Faute d’accord entre les partis politiques, la Région continue d’être administrée en affaires courantes, une paralysie institutionnelle qui alimente l’exaspération des citoyens. Pour la septième fois, des manifestants se sont rassemblés dans les rues de Bruxelles afin de dénoncer une situation qualifiée d’« ubuesque ».
L’incompréhension domine parmi les protestataires, alors que les défis économiques et sociaux s’accumulent. Au-delà du blocage politique, les conséquences commencent à se faire lourdement sentir sur le terrain. Plusieurs associations ont déjà été contraintes de licencier du personnel, certaines ayant même cessé leurs activités, faute de subsides renouvelés en l’absence de gouvernement de plein exercice.
Sur le plan financier, l’inquiétude est tout aussi vive. Le déficit régional atteint des niveaux jugés critiques et chaque jour supplémentaire sans majorité accentue la fragilité budgétaire de la Région bruxelloise.
Une classe politique sous le feu des critiques
Pour de nombreux manifestants, la responsabilité incombe à une classe politique perçue comme déconnectée des réalités.

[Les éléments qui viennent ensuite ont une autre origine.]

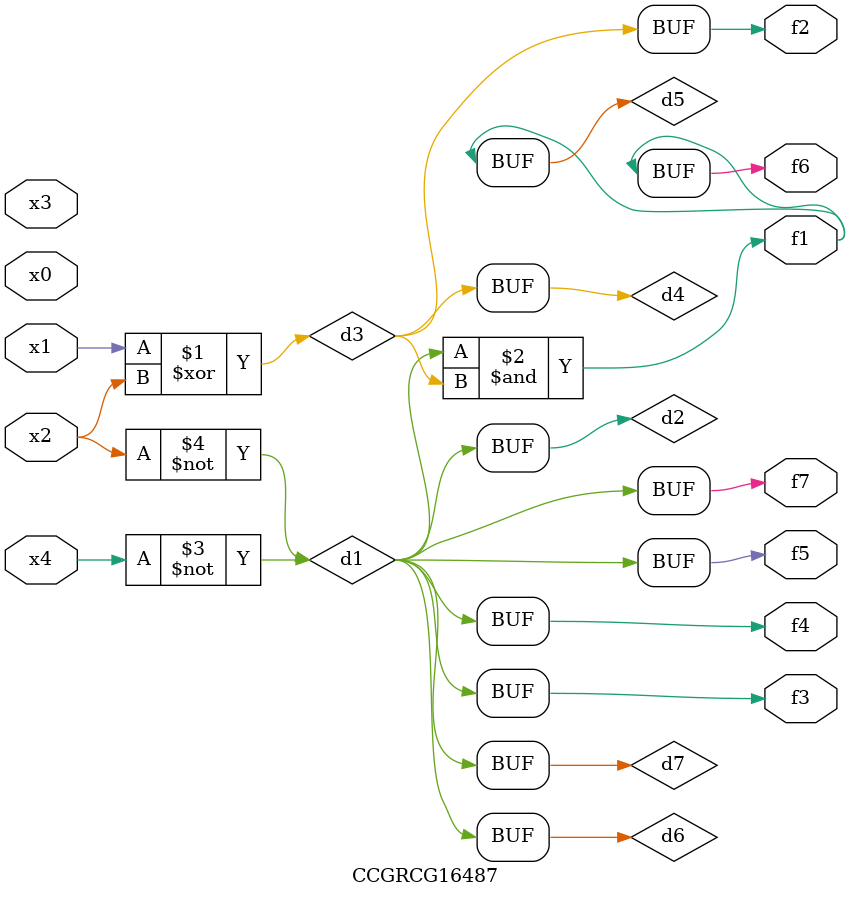
<source format=v>
module CCGRCG16487(
	input x0, x1, x2, x3, x4,
	output f1, f2, f3, f4, f5, f6, f7
);

	wire d1, d2, d3, d4, d5, d6, d7;

	not (d1, x4);
	not (d2, x2);
	xor (d3, x1, x2);
	buf (d4, d3);
	and (d5, d1, d3);
	buf (d6, d1, d2);
	buf (d7, d2);
	assign f1 = d5;
	assign f2 = d4;
	assign f3 = d7;
	assign f4 = d7;
	assign f5 = d7;
	assign f6 = d5;
	assign f7 = d7;
endmodule

</source>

Ils dénoncent des dirigeants « enfermés dans des logiques partisanes », incapables de surmonter leurs divergences pour former une coalition stable. Une impasse qui, selon eux, fragilise la confiance des citoyens dans les institutions démocratiques.

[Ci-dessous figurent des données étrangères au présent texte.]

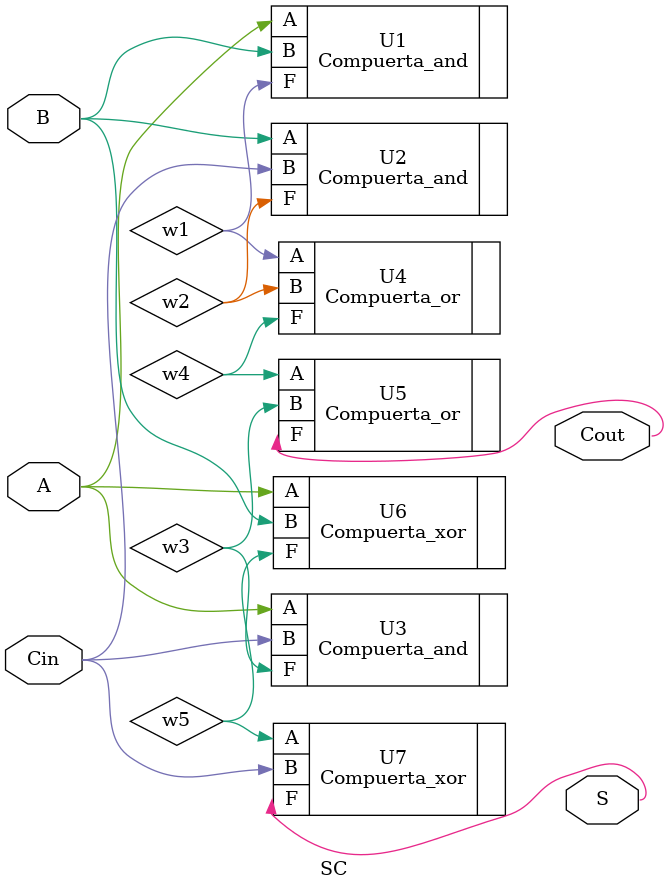
<source format=v>
module SC(
	input A,
	input B,
	input Cin,
	output Cout,
	output S
	);

wire w1;
wire w2;
wire w3;
wire w4;
wire w5;

Compuerta_and U1(
.A(A),
.B(B),
.F(w1)
);

Compuerta_and U2(
.A(B),
.B(Cin),
.F(w2)
);

Compuerta_and U3(
.A(A),
.B(Cin),
.F(w3)
);

Compuerta_or U4(
.A(w1),
.B(w2),
.F(w4)
);

Compuerta_or U5(
.A(w4),
.B(w3),
.F(Cout)
);

Compuerta_xor U6(
.A(A),
.B(B),
.F(w5)
);

Compuerta_xor U7(
.A(w5),
.B(Cin),
.F(S)
);
endmodule

</source>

Certains redoutent désormais le pire scénario : voir cette situation perdurer jusqu’en 2029, date des prochaines élections régionales, avec un gouvernement sortant cantonné à la gestion des affaires courantes pendant encore plus de trois ans. Une perspective jugée inacceptable par les citoyens mobilisés, qui appellent à une sortie rapide de crise et à un sursaut de responsabilité politique.